The More Complete Example #

The POM way:

// different file
class LoginPage {
  navigateTo() {
    cy.visit("/login");
  }

  enterUsername(username) {
    // binds to the actual input name attribute; by refactoring 'user'
    // to 'username' it will need to update test without any functional
    // difference for the user
    cy.get("input[name='user']").type(username);

  enterPassword(password) {
    // probably the most used way; if code is refactored and
    // data-testid attribute is not exactly mapped to the same elements
    // test will fail again
    cy.get("[data-testid='password']").type(password);
  }

  submit() {
    // unclear selector; hard to refactor
    cy.get(".submit").click();
  }
}

// test
const LoginPage = require("./LoginPage");

describe("Login", () => {
  let loginPage;

  beforeEach(() => {
    loginPage = new LoginPage();
  });

  it("should allow a user to log in", () => {
    loginPage.navigateTo();
    loginPage.enterUsername("user1");
    loginPage.enterPassword("password1");
    loginPage.submit();
  });
});

The Testing Library Way:

describe("Login", () => {
  it("should allow a user to log in", () => {
    cy.visit("/login");

    // the following will use label element text, referenced node in
    // aria-labelledby attribute, aria-label attribute, etc or any
    // other 'accessible name'
    // see: https://www.w3.org/TR/accname-1.1/
    cy.findByRole("textbox", { name: "username" }).type("user");

    // could be more readable for form pages, the next will use label
    // text to find input; there's an implied assertion on the
    // existence/visibility of the label, plus the ability to use regex
    // can make it robust against text changes.
    cy.findByLabelText(/password/i).type("password");

    // Finally we're also asserting that there's a button like element
    // that contains the text "Submit" before clicking it.
    cy.findByRole("button", { name: /Submit/i }).click();
  });
});

My Take-Aways #

What I have come to understand through this discussion is that while the Page Object Model is not necessarily bad, per se, it shouldn’t be the default architectural pattern for your tests either. At best it’s not providing much over “flat” tests, at worst you could end up spend more time getting the model to work in an asynchronous environment than writing something more valuable - the tests.

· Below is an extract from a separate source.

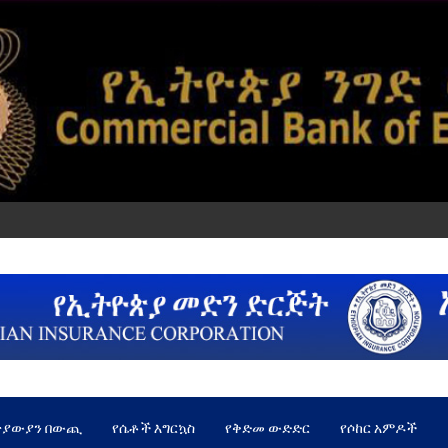
ጵያውያን በውጪ
የሴቶች እግርኳስ
የቅድመ ውድድር
የሶከር አምዶች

That said, there’s always a place for encapsulating behaviors into repeatable actions, such as the page actions model, or custom Cypress commands. Robbert also mentioned that there is a new feature in Cypress 12 to express application state through Custom Queries (see here for examples: [https://docs.cypress.io/api/cypress-api/custom-queries]) that may suggest other ways to architect tests.

My thanks go out to Robbert (and also Joël Grimberg) for the insights on modern browser test automation architectures and approaches - and most of the material for this blog post!